▶ **やること**:
a. サーブについての本文から、「そうすれば、身体の硬さが抜けて、いつもの動きに近づいてきます。」を含む語句で始まり「集中力が下がっている事です。」で終わる部分を、一字一句違えずに引用してもらえますか。
b. サーブについての本文で「諦めると言っても」で始まる段落を、要点を残したまま箇条書きにまとめてもらえますか。

▶ **本文**:
'''

普段通りのトスに拘らず、多少トスが乱れても、気にせず、ボールに集中しタイミングよくヒットするようにします。
トスを気にせず、ボールに集中していると次第に雑念が無くなります。
そうすれば、身体の硬さが抜けて、いつもの動きに近づいてきます。

トスを安定させようと、すれば、するほど、泥沼にはまってしまうので、この泥沼にハマらないように注意してくださいね。

普段通りのサーブを打とうとしない

次は普段と同じサーブを打とうとしない事です。
先ほどのトスと同様、ポジティブに諦める事がとても重要です。

諦めると言っても勝負を捨てると言う意味ではもちろん、ありません。
と言うより、むしろ逆です。
例え、普段通りのサーブが打てなくても何とか、ボールに食らいつくと言う意味です。

プレッシャーがかかってしまう原因は過去や未来の結果が気になり、ボールへの集中力が下がっている事です。

'''

▶ **抽出情報**:
'''

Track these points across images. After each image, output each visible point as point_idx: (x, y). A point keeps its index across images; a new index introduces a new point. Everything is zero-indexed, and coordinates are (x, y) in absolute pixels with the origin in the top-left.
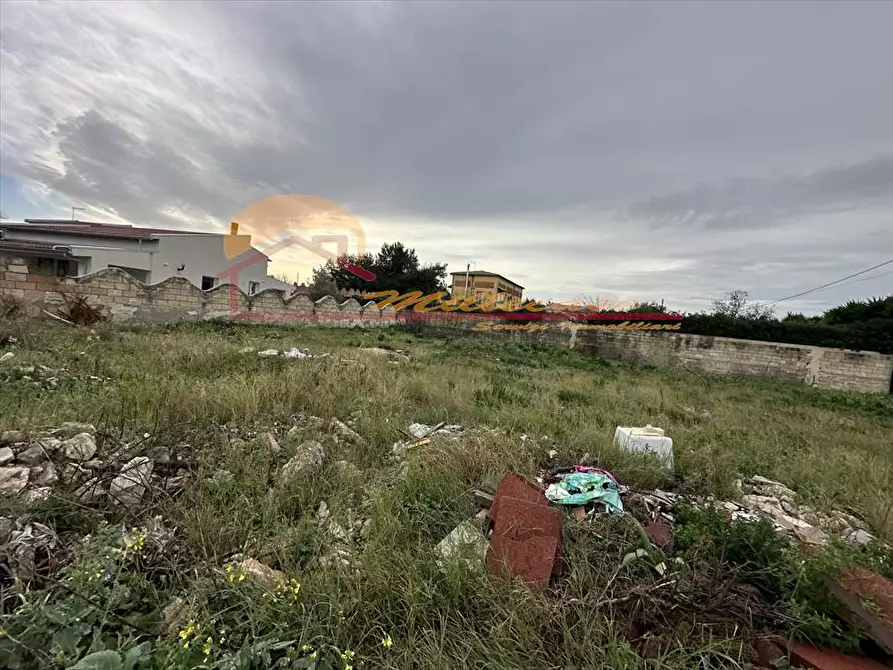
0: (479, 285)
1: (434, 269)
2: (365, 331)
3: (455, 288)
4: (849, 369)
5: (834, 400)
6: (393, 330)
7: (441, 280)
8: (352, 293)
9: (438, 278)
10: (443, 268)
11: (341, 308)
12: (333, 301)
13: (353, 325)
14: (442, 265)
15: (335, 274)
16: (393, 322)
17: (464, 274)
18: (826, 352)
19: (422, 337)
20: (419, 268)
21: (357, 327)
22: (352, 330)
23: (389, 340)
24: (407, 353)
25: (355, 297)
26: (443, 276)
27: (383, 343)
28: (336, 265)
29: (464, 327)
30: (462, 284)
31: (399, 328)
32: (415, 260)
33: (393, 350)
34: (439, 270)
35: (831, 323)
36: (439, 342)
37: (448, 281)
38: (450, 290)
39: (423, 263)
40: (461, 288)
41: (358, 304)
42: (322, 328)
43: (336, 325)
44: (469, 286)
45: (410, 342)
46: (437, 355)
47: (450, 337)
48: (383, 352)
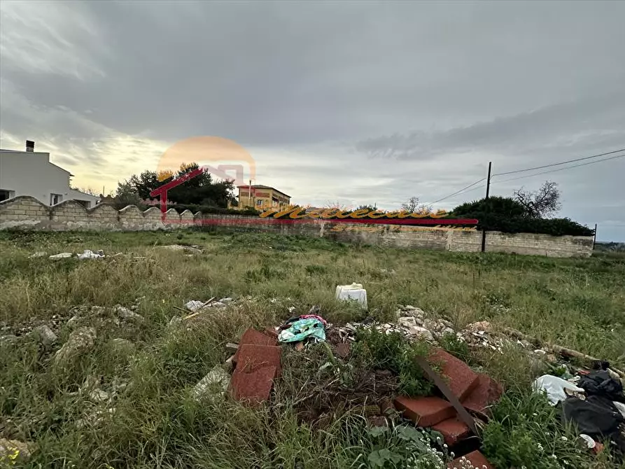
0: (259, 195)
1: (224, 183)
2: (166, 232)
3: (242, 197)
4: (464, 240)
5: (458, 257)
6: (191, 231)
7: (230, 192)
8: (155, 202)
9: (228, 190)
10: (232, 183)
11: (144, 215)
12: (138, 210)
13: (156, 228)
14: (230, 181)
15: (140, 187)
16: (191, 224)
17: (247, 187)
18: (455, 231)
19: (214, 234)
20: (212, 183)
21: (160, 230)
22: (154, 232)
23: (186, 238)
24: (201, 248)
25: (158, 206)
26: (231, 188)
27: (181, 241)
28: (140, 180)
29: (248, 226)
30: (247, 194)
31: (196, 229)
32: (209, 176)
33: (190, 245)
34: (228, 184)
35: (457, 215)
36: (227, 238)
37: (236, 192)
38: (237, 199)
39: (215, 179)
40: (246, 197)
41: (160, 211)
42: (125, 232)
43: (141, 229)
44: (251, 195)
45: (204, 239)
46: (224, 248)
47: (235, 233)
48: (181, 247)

'''

▶ **解答例**:
a.
そうすれば、身体の硬さが抜けて、いつもの動きに近づいてきます。

トスを安定させようと、すれば、するほど、泥沼にはまってしまうので、この泥沼にハマらないように注意してくださいね。

普段通りのサーブを打とうとしない

次は普段と同じサーブを打とうとしない事です。
先ほどのトスと同様、ポジティブに諦める事がとても重要です。

諦めると言っても勝負を捨てると言う意味ではもちろん、ありません。
と言うより、むしろ逆です。
例え、普段通りのサーブが打てなくても何とか、ボールに食らいつくと言う意味です。

プレッシャーがかかってしまう原因は過去や未来の結果が気になり、ボールへの集中力が下がっている事です。

b.
・諦めるといっても、勝負を捨てるという意味ではない
・むしろその逆である
・普段通りのサーブが打てなくても、何とかボールに食らいつくという意味である